24.   Given the vehicle was in storage for 42 days, but WCCR claims loss of use for only 26 days, I infer that WCCR does not dispute Mr. Venor’s submission that he continued paying for the vehicle while it was impounded. So, I find that Mr. Venor paid the vehicle’s daily rental rate for 16 days. WCCR did not provide any evidence about the daily rate Mr. Venor paid or its usual daily rates for a GMC Terrain SUV to support its claimed $85.71 daily rate. However, I note that Mr. Venor’s undisputed submission is that he paid a total of $1,200 while the vehicle was impounded, which amounts to $75 per day over 16 days. As WCCR has not provided evidence to support the higher $85.71 daily rate, I find $75 per day is a reasonable rate for the vehicle’s loss of use.

25.   WCCR also provided no evidence about its rental bookings or that it likely would have rented the vehicle had it been available. Further, as I have found Mr. Venor is not responsible for the final 8 days the vehicle was in storage, I find WCCR’s loss of use claim must be similarly reduced.

26.   On a judgment basis, I find WCCR is entitled to compensation for the vehicle’s loss of use for 12 days at the rate of $75 per day. This equals $900.

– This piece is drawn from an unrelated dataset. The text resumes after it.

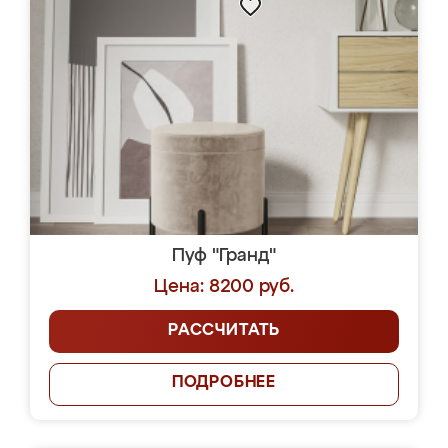
Пуф "Гранд"
Цена: 8200 руб.
РАССЧИТАТЬ
ПОДРОБНЕЕ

Administration and recovery fee

27.   WCCR claims $500 for an “administration and recovery fee”. Mr. Venor did not specifically respond to this claim other than to say it was “n/a”. Given that WCCR did not provide a copy of the parties’ contract, I find it unproven that Mr. Venor is contractually responsible for this fee. However, I accept that WCCR did incur some labour and other expenses, such as fuel costs, to recover the vehicle from the storage yard, which I find were the result of Mr. Venor’s negligence. On a judgment basis, I find that $150 is a reasonable amount for WCCR’s expenses to retrieve the vehicle.

28.   In summary, I order Mr. Venor to pay WCCR $1,126.25 for towing and storage fees, $900 for loss of use, and $150 for vehicle recovery expenses, for a total of $2,176.25.

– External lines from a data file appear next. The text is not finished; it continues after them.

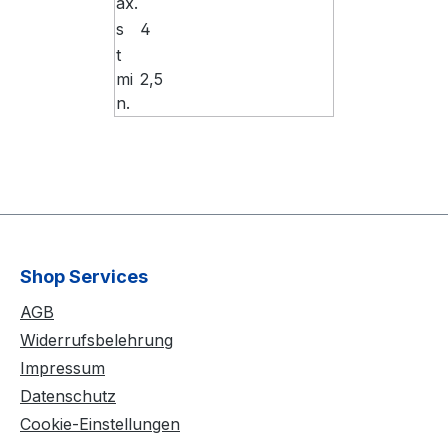
ax.
s
4
t
mi
2,5
n.
Shop Services
AGB
Widerrufsbelehrung
Impressum
Datenschutz
Cookie-Einstellungen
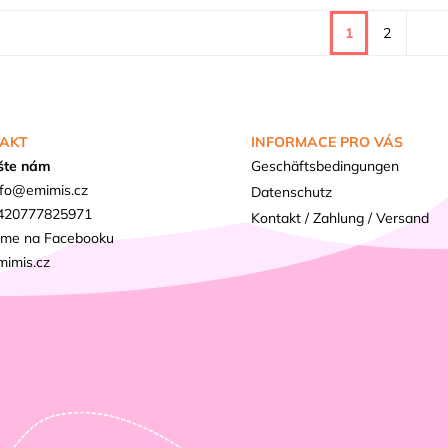
1
2
AKT
INFORMACE PRO VÁS
šte nám
Geschäftsbedingungen
fo
@
emimis.cz
Datenschutz
420777825971
Kontakt / Zahlung / Versand
sme na Facebooku
mimis.cz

29.   As noted, Mr. Venor said in his Dispute Response that WCCR is holding a $1,500 deposit on his credit card. However, Mr. Venor provided no evidence about it, and he did not pursue this concern in his submissions. Further, an order for WCCR to release the credit card “hold” would amount to injunctive relief, which I find I do not have jurisdiction to order in the circumstances here. So, I leave it to Mr. Venor to address the hold with WCCR or his credit card company should it remain an issue.

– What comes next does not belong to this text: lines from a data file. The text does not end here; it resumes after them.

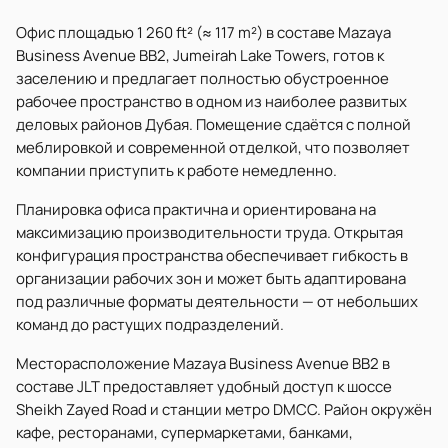
Офис площадью 1 260 ft² (≈ 117 m²) в составе Mazaya
Business Avenue BB2, Jumeirah Lake Towers, готов к
заселению и предлагает полностью обустроенное
рабочее пространство в одном из наиболее развитых
деловых районов Дубая. Помещение сдаётся с полной
меблировкой и современной отделкой, что позволяет
компании приступить к работе немедленно.
Планировка офиса практична и ориентирована на
максимизацию производительности труда. Открытая
конфигурация пространства обеспечивает гибкость в
организации рабочих зон и может быть адаптирована
под различные форматы деятельности — от небольших
команд до растущих подразделений.
Месторасположение Mazaya Business Avenue BB2 в
составе JLT предоставляет удобный доступ к шоссе
Sheikh Zayed Road и станции метро DMCC. Район окружён
кафе, ресторанами, супермаркетами, банками,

30.   The Court Order Interest Act applies to the CRT. WCCR is entitled to pre-judgment interest on the $2,176.25 from January 4, 2022, the date it recovered the vehicle, to the date of this decision. This equals $14.81.

31.   Under section 49 of the CRTA and CRT rules, the CRT will generally order an unsuccessful party to reimburse a successful party for CRT fees and reasonable dispute-related expenses. I find that WCCR was partially successful, and so it is entitled to reimbursement of half its CRT fees, which is $87.50. Mr. Venor paid no fees and neither party claimed dispute-related expenses.

ORDERS

32.   Within 30 days of the date of this decision, I order Mr. Venor to pay WCCR a total of $2,278.56, broken down as follows:

a.    $2,176.25 in damages for towing and storage expenses, loss of use, and vehicle recovery expenses,

b.    $14.81 in pre-judgment interest under the Court Order Interest Act, and

c.    $87.50 in CRT fees.

33.   WCCR is entitled to post-judgment interest, as applicable.

34.   I dismiss WCCR’s remaining claims.

35.   Under section 58.1 of the CRTA, a validated copy of the CRT’s order can be enforced through the Provincial Court of British Columbia. Once filed, a CRT order has the same force and effect as an order of the Provincial Court of British Columbia.